Dat er nog een veteraan die de landing in Normandië overleefd heeft in Antwerpen woont, is straf. Stanley is geboren in Oswestry en groeide op in Selattyn, een klein dorpje in het noorden van Wales. “Bijna iedereen in het dorp was familie van elkaar, zo klein was het. Veel mannen werkten in de koolmijn. Mijn moeder is gestorven toen ik negen jaar oud was. Ik had nog drie broers en een zus. Alle broers hebben in de Tweede Wereldoorlog gevochten. Een broer heeft in een gevangenkamp in Japan gezeten en mijn broer Bert heeft in Rusland gezeten en is daar gesneuveld.”

“Euh, dat kan niet, ik heb Bert nog gezien”, schraapt Phyllis de keel. “Vader is nog helder van geest, maar soms haalt hij de dingen wat door elkaar.” En halve minuut later vraagt Phyllis of alle broers teruggekeerd zijn uit de oorlog? “Ja ja, we zijn allemaal teruggekeerd”, antwoordt hij nu met een vanzelfsprekendheid van wat-vraag-jij-me-nu?”

© Kioni Papadopoulos

Sixpack

De rest van het verhaal klopt wel, want Phyllis en Margaret hoorden het al meermaals. Van 7 september 1942 tot 5 november 1948 zat hij in het leger. “Ik was ongeveer 20 jaar toen we met boten zijn aangekomen op Sword Beach in Normandië. Wij waren niet bij de eersten. De Amerikanen waren ons al voor geweest en de Canadezen kwamen achter ons. Heel veel herinner ik mij niet van de landing in Normandië. De ergste gevechten waren al voorbij”, relativeert Stanley het zelf nog. Op zijn nachtkastje ligt een boek over D-Day.

Hilarisch misverstand

Sword Beach was vanuit geallieerd oogpunt het meest linkse van de vijf invasiestranden. In zijn volgende herinnering zit Stanley Williams al in ‘Antwaarpe’, want hij verenigt een prachtig Welsh met een al even prachtig Antwerps accent. “Vertel eens hoe je ons moeder hebt leren kennen”, geeft Margaret een voorzetje. “Ah ja, we hadden onze tenten opgeslagen voor een huis in Kallo. We moesten daar blijven voor Fort Sint-Marie. In dat huis woonde een gezin met vijf dochters, onder wie Angele Ongena, die ik Angela noemde.” Of grandad direct verliefd was op dat Vlaams meisje, wil Wout weten. “Vond je grandma een knappe?” “Ze was niet lelijk”, antwoordt Stanley gevat.
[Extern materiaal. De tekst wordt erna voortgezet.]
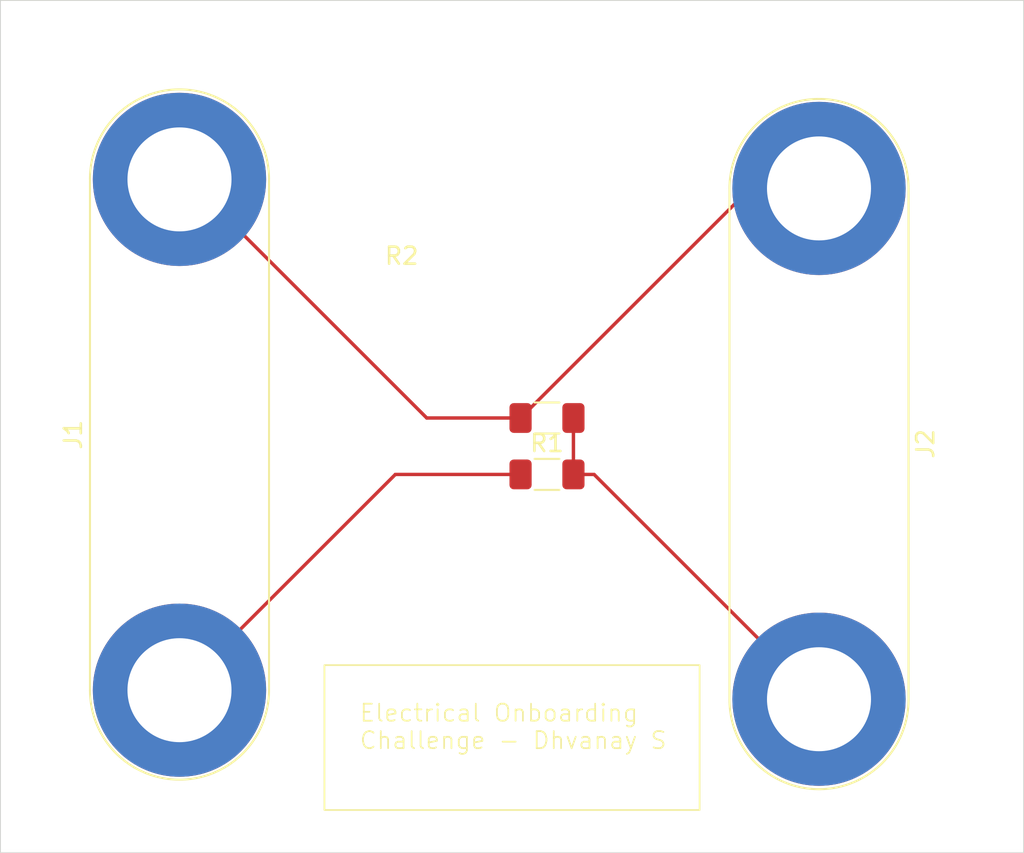
<source format=kicad_pcb>
(kicad_pcb
	(version 20241229)
	(generator "pcbnew")
	(generator_version "9.0")
	(general
		(thickness 1.6)
		(legacy_teardrops no)
	)
	(paper "A4")
	(layers
		(0 "F.Cu" signal)
		(2 "B.Cu" signal)
		(9 "F.Adhes" user "F.Adhesive")
		(11 "B.Adhes" user "B.Adhesive")
		(13 "F.Paste" user)
		(15 "B.Paste" user)
		(5 "F.SilkS" user "F.Silkscreen")
		(7 "B.SilkS" user "B.Silkscreen")
		(1 "F.Mask" user)
		(3 "B.Mask" user)
		(17 "Dwgs.User" user "User.Drawings")
		(19 "Cmts.User" user "User.Comments")
		(21 "Eco1.User" user "User.Eco1")
		(23 "Eco2.User" user "User.Eco2")
		(25 "Edge.Cuts" user)
		(27 "Margin" user)
		(31 "F.CrtYd" user "F.Courtyard")
		(29 "B.CrtYd" user "B.Courtyard")
		(35 "F.Fab" user)
		(33 "B.Fab" user)
		(39 "User.1" user)
		(41 "User.2" user)
		(43 "User.3" user)
		(45 "User.4" user)
	)
	(setup
		(pad_to_mask_clearance 0)
		(allow_soldermask_bridges_in_footprints no)
		(tenting front back)
		(pcbplotparams
			(layerselection 0x00000000_00000000_55555555_5755f5ff)
			(plot_on_all_layers_selection 0x00000000_00000000_00000000_00000000)
			(disableapertmacros no)
			(usegerberextensions no)
			(usegerberattributes yes)
			(usegerberadvancedattributes yes)
			(creategerberjobfile yes)
			(dashed_line_dash_ratio 12.000000)
			(dashed_line_gap_ratio 3.000000)
			(svgprecision 4)
			(plotframeref no)
			(mode 1)
			(useauxorigin no)
			(hpglpennumber 1)
			(hpglpenspeed 20)
			(hpglpendiameter 15.000000)
			(pdf_front_fp_property_popups yes)
			(pdf_back_fp_property_popups yes)
			(pdf_metadata yes)
			(pdf_single_document no)
			(dxfpolygonmode yes)
			(dxfimperialunits yes)
			(dxfusepcbnewfont yes)
			(psnegative no)
			(psa4output no)
			(plot_black_and_white yes)
			(sketchpadsonfab no)
			(plotpadnumbers no)
			(hidednponfab no)
			(sketchdnponfab yes)
			(crossoutdnponfab yes)
			(subtractmaskfromsilk no)
			(outputformat 1)
			(mirror no)
			(drillshape 1)
			(scaleselection 1)
			(outputdirectory "")
		)
	)
	(net 0 "")
	(net 1 "/Vin")
	(net 2 "/GND")
	(net 3 "/Vout")
	(footprint "Connector:Banana_Jack_2Pin" (layer "F.Cu") (at 60.5 105.47 90))
	(footprint "Resistor_SMD:R_1206_3216Metric_Pad1.30x1.75mm_HandSolder" (layer "F.Cu") (at 82.05 89.5 180))
	(footprint "Connector:Banana_Jack_2Pin" (layer "F.Cu") (at 98 76.03 -90))
	(footprint "Resistor_SMD:R_1206_3216Metric_Pad1.30x1.75mm_HandSolder" (layer "F.Cu") (at 82.05 92.81))
	(gr_rect
		(start 69 104)
		(end 91 112.5)
		(stroke
			(width 0.1)
			(type default)
		)
		(fill no)
		(layer "F.SilkS")
		(uuid "cf210db6-8f49-4123-86f7-644df9ef1604")
	)
	(gr_rect
		(start 50 65)
		(end 110 115)
		(stroke
			(width 0.05)
			(type default)
		)
		(fill no)
		(layer "Edge.Cuts")
		(uuid "a4b09471-e224-4710-b2ba-5b2e563d2ccc")
	)
	(gr_text "Electrical Onboarding\nChallenge - Dhvanay S"
		(at 71 109 0)
		(layer "F.SilkS")
		(uuid "7e2cda55-458f-45ad-9341-952de77940e0")
		(effects
			(font
				(size 1 1)
				(thickness 0.1)
			)
			(justify left bottom)
		)
	)
	(segment
		(start 73.16 92.81)
		(end 60.5 105.47)
		(width 0.2)
		(layer "F.Cu")
		(net 1)
		(uuid "6ef60a26-fbf3-4727-8af2-9e289e5ad967")
	)
	(segment
		(start 80.5 92.81)
		(end 73.16 92.81)
		(width 0.2)
		(layer "F.Cu")
		(net 1)
		(uuid "a461cb9c-2c86-4d50-afd7-7ec9d6268e4b")
	)
	(segment
		(start 80.5 89.5)
		(end 93.97 76.03)
		(width 0.2)
		(layer "F.Cu")
		(net 2)
		(uuid "02ec31cb-b1ae-4508-ae1d-59a895f8228e")
	)
	(segment
		(start 75 89.5)
		(end 80.5 89.5)
		(width 0.2)
		(layer "F.Cu")
		(net 2)
		(uuid "63f32737-fe02-433d-858d-32983e84a71f")
	)
	(segment
		(start 93.97 76.03)
		(end 98 76.03)
		(width 0.2)
		(layer "F.Cu")
		(net 2)
		(uuid "b6a5aa7f-82a3-4240-92d6-f385ab6eb74d")
	)
	(segment
		(start 60.5 75.5)
		(end 61 75.5)
		(width 0.2)
		(layer "F.Cu")
		(net 2)
		(uuid "e243afbe-789c-41e4-b2f2-72de0d794262")
	)
	(segment
		(start 61 75.5)
		(end 75 89.5)
		(width 0.2)
		(layer "F.Cu")
		(net 2)
		(uuid "f4325361-c7fa-4133-9fdb-6270b7154beb")
	)
	(segment
		(start 83.6 92.81)
		(end 84.81 92.81)
		(width 0.2)
		(layer "F.Cu")
		(net 3)
		(uuid "9cef9128-5cf3-4625-b874-a9a873aa7c27")
	)
	(segment
		(start 84.81 92.81)
		(end 98 106)
		(width 0.2)
		(layer "F.Cu")
		(net 3)
		(uuid "af603bbd-163c-4c31-ac62-82e7b72dcfeb")
	)
	(segment
		(start 83.6 89.5)
		(end 83.6 92.81)
		(width 0.2)
		(layer "F.Cu")
		(net 3)
		(uuid "b18093dd-271d-4a4b-b9fa-5d2d4a83b3b6")
	)
	(embedded_fonts no)
)

</source>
Vader Ongena was er niet mee opgezet dat die Britse soldaten zo naar zijn dochters zaten te lonken vanuit hun tent. Na een tweetal maanden vertrok Stanley. Angele moet dat zeker erg gevonden hebben, want op de oude foto’s is een rijzige man te zien met een dikke bos krullen. “En een sixpack!”, lacht Wout. “Grandad zag er goed uit in zijn jonge jaren.”

Terwijl hij naar Boom trok - “daar hadden ze geen brug meer” - begonnen ze brieven te schrijven. Het Engels van Angele was niet slecht maar ook niet goed. Dat leidde tot een hilarisch misverstand. “Moeder liet de brieven die ze van vader ontving vertalen door iemand in het dorp. Vader had haar geschreven dat hij met een lorry zou komen. Hij was chauffeur bij de artillerie en reed dus met een legertruck. Die dame had lorry vertaald in papegaai, want lori’s zijn ook kleine papegaaien. Vader Ongena was al wat tegen de relatie gekant, en hij werd helemaal boos toen hij hoorde dat die Engelsman dan ook nog eens een papegaai zou meebrengen. Dat beest kwam niet in huis! Het is een anekdote die moeder meermaals verteld heeft.”

Zwanger

De vrees van vader Ongena was ook niet helemaal onterecht, want Angele bleek zwanger. “Van mij”, lacht Margaret. “In 1947 ben ik geboren. Ze wilden wel trouwen, maar vader zijn papieren waren niet in orde. Hij moest terug naar Wales. Hij zat ginder toen moeder hier bevallen is. Samen met mijn moeder heb ik als baby even in Wales gewoond. Daarna zijn ze teruggekeerd en hebben ze een tijd ingewoond bij de broer van mijn moeder. In het begin hebben ze zwarte sneeuw gezien. Je moet niet denken dat die bevrijders hier na de oorlog met open armen opgevangen werden. Hij vond hier geen werk omdat hij een Brit was. Hij moest zich laten nationaliseren tot Belg en Nederlandse les volgen. Onze ouders zijn alleen voor de wet en niet voor de kerk getrouwd. Moeder vertelde dat de pastoor in Kallo het niet toeliet. Als protestant moest vader achteraan in de kerk gaan staan, en moeder vooraan. Zo kun je niet trouwen hè.”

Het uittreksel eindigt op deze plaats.